Exercise description: Look through the material below and show every line with the word "para".

*** Opening Working data ***

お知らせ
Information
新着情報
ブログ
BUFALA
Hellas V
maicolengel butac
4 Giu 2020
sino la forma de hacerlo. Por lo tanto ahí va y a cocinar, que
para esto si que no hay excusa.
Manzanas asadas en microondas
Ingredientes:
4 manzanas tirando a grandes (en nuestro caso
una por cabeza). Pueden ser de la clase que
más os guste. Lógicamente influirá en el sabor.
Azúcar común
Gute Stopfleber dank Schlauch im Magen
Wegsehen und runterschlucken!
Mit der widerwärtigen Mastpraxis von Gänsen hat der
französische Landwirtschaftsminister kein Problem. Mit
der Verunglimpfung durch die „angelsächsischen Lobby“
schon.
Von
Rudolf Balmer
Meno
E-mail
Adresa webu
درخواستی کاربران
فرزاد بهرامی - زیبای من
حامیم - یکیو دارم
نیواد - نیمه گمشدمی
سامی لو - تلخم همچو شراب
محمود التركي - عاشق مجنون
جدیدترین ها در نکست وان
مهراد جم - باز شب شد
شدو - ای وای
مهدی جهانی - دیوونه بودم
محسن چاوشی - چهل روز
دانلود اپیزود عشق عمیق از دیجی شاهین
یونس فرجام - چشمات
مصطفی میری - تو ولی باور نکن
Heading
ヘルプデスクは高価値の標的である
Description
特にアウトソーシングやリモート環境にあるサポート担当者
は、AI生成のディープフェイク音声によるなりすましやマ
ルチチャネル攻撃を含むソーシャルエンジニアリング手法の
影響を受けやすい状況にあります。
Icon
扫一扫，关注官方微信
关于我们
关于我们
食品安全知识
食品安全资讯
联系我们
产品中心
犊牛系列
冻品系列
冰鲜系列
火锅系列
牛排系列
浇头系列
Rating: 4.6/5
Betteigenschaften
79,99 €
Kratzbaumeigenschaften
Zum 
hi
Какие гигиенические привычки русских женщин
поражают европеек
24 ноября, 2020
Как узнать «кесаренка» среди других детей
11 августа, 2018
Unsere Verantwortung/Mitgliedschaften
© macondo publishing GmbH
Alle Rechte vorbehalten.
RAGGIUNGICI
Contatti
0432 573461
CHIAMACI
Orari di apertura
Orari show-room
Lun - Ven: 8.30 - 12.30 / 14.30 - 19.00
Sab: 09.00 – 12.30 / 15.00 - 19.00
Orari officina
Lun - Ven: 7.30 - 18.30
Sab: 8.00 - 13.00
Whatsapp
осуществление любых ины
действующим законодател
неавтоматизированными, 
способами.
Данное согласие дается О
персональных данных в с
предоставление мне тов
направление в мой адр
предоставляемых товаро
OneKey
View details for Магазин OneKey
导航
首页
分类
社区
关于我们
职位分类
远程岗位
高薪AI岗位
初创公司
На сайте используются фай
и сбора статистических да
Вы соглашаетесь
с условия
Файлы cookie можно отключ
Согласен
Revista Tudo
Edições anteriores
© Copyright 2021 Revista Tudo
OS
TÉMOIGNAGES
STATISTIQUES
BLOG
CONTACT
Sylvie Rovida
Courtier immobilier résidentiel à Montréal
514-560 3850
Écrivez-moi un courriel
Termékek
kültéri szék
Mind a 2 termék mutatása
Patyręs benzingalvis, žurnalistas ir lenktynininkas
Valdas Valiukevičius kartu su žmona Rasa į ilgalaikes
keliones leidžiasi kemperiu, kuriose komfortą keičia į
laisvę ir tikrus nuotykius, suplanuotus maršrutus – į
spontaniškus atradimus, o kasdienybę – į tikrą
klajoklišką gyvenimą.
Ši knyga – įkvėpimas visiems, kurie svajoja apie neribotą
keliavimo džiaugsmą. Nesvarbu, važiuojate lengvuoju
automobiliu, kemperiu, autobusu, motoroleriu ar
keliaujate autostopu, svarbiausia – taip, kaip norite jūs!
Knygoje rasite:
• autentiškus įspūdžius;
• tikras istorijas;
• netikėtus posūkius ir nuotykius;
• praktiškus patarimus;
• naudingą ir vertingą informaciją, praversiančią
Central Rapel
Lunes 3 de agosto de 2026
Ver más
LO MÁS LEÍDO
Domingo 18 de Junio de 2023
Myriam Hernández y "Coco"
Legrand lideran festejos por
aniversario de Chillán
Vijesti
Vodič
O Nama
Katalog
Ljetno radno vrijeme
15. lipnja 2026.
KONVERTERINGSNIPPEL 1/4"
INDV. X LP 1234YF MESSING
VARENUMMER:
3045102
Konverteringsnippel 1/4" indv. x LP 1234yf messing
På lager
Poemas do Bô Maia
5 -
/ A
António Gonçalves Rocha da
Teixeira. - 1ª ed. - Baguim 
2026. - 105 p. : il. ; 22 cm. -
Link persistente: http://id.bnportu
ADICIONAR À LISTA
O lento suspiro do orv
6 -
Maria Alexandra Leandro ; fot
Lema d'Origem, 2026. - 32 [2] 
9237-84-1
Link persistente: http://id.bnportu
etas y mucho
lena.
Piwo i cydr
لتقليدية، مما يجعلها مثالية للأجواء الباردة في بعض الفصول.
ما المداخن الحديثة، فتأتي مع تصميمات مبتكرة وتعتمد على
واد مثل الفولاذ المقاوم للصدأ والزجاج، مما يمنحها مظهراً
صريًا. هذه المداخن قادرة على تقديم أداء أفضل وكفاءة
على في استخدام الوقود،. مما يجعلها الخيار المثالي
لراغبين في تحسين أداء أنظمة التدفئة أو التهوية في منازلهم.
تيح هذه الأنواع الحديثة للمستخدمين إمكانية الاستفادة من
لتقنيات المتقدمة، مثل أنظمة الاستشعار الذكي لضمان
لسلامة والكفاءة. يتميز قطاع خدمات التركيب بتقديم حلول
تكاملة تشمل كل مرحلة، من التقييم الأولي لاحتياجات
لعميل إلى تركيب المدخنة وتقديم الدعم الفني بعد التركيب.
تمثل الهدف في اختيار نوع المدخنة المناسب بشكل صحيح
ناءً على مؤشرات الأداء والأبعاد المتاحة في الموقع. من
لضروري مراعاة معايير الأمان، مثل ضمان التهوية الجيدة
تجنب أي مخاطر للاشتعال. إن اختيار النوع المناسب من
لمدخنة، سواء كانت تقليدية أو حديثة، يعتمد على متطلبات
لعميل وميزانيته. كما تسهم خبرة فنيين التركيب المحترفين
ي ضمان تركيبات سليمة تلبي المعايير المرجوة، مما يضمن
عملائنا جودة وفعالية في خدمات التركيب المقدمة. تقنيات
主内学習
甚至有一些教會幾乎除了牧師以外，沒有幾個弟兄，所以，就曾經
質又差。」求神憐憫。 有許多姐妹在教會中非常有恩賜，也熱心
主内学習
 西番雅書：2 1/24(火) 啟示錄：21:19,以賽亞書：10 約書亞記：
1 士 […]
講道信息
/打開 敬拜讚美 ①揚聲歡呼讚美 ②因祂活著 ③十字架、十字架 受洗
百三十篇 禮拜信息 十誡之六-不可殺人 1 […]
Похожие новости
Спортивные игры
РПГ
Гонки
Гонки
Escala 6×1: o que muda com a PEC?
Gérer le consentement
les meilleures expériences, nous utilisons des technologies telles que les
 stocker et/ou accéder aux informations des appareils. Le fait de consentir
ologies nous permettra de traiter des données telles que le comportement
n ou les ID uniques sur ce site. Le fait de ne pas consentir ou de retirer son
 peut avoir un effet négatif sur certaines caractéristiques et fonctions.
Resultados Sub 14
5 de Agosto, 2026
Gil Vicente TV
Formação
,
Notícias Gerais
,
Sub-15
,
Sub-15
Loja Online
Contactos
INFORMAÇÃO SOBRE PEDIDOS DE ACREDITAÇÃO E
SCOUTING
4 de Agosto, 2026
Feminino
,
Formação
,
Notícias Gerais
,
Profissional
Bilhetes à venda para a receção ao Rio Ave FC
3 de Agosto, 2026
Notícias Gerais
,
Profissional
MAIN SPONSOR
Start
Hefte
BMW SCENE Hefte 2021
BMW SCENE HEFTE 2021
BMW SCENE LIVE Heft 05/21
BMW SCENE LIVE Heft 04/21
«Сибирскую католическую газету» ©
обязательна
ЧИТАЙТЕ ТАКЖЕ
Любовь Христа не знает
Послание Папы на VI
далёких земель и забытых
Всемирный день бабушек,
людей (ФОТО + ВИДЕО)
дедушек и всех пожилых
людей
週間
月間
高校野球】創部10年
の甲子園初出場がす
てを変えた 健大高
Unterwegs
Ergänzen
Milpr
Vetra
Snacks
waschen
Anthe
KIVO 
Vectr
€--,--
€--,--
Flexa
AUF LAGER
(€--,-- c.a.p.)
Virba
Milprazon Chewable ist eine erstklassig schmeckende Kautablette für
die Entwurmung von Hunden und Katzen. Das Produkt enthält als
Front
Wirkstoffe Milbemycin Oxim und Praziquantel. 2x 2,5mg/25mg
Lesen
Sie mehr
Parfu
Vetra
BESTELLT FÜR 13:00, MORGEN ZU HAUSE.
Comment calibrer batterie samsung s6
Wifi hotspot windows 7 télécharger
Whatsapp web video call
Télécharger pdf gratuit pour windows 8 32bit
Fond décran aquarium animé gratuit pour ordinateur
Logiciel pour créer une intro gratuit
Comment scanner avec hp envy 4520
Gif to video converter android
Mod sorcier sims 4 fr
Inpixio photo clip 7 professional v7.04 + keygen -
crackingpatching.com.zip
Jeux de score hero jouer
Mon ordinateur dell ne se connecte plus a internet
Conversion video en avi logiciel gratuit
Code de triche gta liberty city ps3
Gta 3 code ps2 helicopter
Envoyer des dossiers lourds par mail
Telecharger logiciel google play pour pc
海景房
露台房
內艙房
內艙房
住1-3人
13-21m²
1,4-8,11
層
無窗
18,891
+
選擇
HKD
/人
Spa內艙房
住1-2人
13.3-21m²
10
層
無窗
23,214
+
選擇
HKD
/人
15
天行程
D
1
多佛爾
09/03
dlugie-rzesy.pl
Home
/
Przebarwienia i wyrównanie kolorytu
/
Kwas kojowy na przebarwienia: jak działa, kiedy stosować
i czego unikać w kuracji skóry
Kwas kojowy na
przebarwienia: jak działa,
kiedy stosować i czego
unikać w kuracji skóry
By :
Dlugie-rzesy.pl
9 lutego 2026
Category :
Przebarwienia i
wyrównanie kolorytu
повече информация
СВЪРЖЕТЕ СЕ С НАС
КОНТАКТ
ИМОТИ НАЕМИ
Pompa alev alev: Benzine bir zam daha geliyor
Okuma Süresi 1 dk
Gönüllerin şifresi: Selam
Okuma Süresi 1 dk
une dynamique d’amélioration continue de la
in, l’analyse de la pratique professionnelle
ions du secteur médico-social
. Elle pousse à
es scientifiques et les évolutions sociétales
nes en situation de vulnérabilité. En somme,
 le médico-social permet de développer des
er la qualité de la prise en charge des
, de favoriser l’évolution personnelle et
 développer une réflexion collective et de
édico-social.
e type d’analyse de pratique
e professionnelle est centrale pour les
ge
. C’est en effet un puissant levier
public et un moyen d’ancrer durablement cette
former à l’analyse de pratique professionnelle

*** Closing Working data ***

Solution for this task:
para esto si que no hay excusa.
Bilhetes à venda para a receção ao Rio Ave FC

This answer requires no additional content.